After Baldwin Wallace College and the University of Pittsburgh dropped hockey in 1939, the two division structure was abandoned.

==John Carroll's unbeaten streak==
John Carroll's hockey team played without recording a loss for 41 straight games. The unbeaten streak began with a 9–1 victory over Case on January 20, 1939. Case ended the streak two years later. After John Carroll defeated Case, 6–4, in game one of the conference championship, Case recorded a triple-overtime win in game two on March 21, 1941.

===Winning streak===
The team also recorded 29 consecutive wins during the 41-game unbeaten streak. The winning streak began just as the unbeaten streak did on January 20, 1939. John Carroll won every game played through the end of the 1939–1940 season. The last win of the streak was a 6–5 overtime win over Duquesne in game two of the conference championship. The streak ended in the 1940–1941 season opener when John Carroll tied Western Reserve, 1-1, on December 6, 1940.

====Controversial end====
The winning streak ended in controversy. John Carroll's game with Western Reserve was the second game of a double-header. The first game between Case and Fenn started late which delayed the start of John Carroll's game. A paid public skate was scheduled following the double-header at 9 p.m. After regulation time expired with a tied score, arena management would not permit an overtime period in favor of starting the public skate.

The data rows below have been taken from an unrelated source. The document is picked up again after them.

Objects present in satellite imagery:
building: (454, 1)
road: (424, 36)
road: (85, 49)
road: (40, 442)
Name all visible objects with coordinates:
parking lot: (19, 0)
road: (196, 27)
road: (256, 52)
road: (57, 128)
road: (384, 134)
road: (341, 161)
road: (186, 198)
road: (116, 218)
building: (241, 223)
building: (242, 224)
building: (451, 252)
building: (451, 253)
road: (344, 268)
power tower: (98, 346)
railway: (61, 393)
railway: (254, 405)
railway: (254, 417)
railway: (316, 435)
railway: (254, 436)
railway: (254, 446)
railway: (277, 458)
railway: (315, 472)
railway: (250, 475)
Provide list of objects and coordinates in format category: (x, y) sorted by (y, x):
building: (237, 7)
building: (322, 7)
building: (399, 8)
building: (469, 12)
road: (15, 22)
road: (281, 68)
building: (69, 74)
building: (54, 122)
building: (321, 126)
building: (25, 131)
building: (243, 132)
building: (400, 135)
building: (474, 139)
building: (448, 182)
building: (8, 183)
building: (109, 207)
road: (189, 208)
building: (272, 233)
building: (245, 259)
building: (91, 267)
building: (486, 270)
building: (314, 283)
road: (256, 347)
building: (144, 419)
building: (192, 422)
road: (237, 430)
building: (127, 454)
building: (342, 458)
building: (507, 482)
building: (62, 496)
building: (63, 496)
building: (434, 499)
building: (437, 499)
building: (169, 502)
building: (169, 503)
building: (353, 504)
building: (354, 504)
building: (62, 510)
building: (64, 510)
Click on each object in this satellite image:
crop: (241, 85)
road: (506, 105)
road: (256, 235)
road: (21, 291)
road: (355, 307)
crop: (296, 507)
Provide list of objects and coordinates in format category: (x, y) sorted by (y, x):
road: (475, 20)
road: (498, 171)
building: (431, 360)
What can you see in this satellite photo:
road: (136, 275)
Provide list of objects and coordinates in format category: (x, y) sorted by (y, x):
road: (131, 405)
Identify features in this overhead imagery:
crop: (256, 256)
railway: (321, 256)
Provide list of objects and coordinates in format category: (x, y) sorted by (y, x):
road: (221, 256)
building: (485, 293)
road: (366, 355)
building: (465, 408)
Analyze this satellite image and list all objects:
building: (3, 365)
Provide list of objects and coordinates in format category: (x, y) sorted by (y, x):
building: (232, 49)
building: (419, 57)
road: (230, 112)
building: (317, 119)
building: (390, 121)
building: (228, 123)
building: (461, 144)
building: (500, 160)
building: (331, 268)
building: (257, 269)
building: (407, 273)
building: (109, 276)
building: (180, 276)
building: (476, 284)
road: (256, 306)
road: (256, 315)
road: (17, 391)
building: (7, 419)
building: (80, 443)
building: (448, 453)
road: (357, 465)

===Modern record comparison===
The 41-game overall beaten streak and 29-game overall winning streak are not in official record books. The NCAA began record-keeping for ice hockey with the 1947–1948 season.

====Unbeaten streak comparison====
Compared to the modern NCAA overall unbeaten streak record of 38 games, John Carroll's unbeaten streak is three games better. The NCAA record is held by Rensselaer Polytechnic Institute in Division I and St. Norbert College and University of Massachusetts Dartmouth in Division III.

====Winning streak comparison====
John Carroll's 29-game overall winning streak would be second-best in Division I and third-best in Division III. Rensselaer and Cornell University hold the Division I record with a 30-game winning streak. The Division III record and second-best record are held by UMass-Dartmouth (38 games) and Adrian College (36 games), respectively.

==Eddie Arsenault==
The best player during the conference's existence was John Carroll University's Eddie Arsenault. A native of Waterville, Maine, Arsenault was known to John Carroll fans as the "Flying Frenchman." He led the conference in goals scored for three consecutive seasons and finished his three-year career with 123 total goals. Arsenault scored 38 goals in 16 games in 1937–1938, 52 goals in 23 games in 1938–1939, and 33 goals in 14 games in 1939–1940. His 123 goals were scored in games timed 15 minutes per period under Penn-Ohio league rules, unlike today's 20-minute periods.

===Scoring streak===
Arsenault recorded a 28-game point streak starting on January 20, 1939, when he scored seven goals in a 9–1 win over Case. On March 10, 1939, Arsenault scored five goals against Baldwin Wallace to start a 21-game goal-scoring streak. Arsenault's point and goal streaks ended with his graduation in 1940.

Of his final 28 games, Arsenault scored at least one goal in 27 games. A game against Pittsburgh on March 8, 1939, was Arsenault's lone goalless performance. Newspapers reported Arsenault played the entire game with a broken hand.

===Record comparison===
The NCAA does not track records for ice hockey previous to the 1947–1948 season. However, his 123 total career goals scored in 53 games averaged to 2.32 goals-per-game. Arsenault's average set a career record for college hockey, surpassing Hobey Baker's mark of 2.16 goals per game (though that was set under many different rules and should not be considered as record-breaking). His record didn't stand for long, however, as Dick Rondeau of Dartmouth scored 103 goals in just 40 games in the early 1940s (an average of 2.58). Since 1947, only two players have come close to scoring 2 goals per game in a career, Frank Chiarelli of Rensselaer scored 155 goals in 80 games (1.94 average) while Phil Latreille of Middlebury scored 250 goals in 83 games (3.01 average).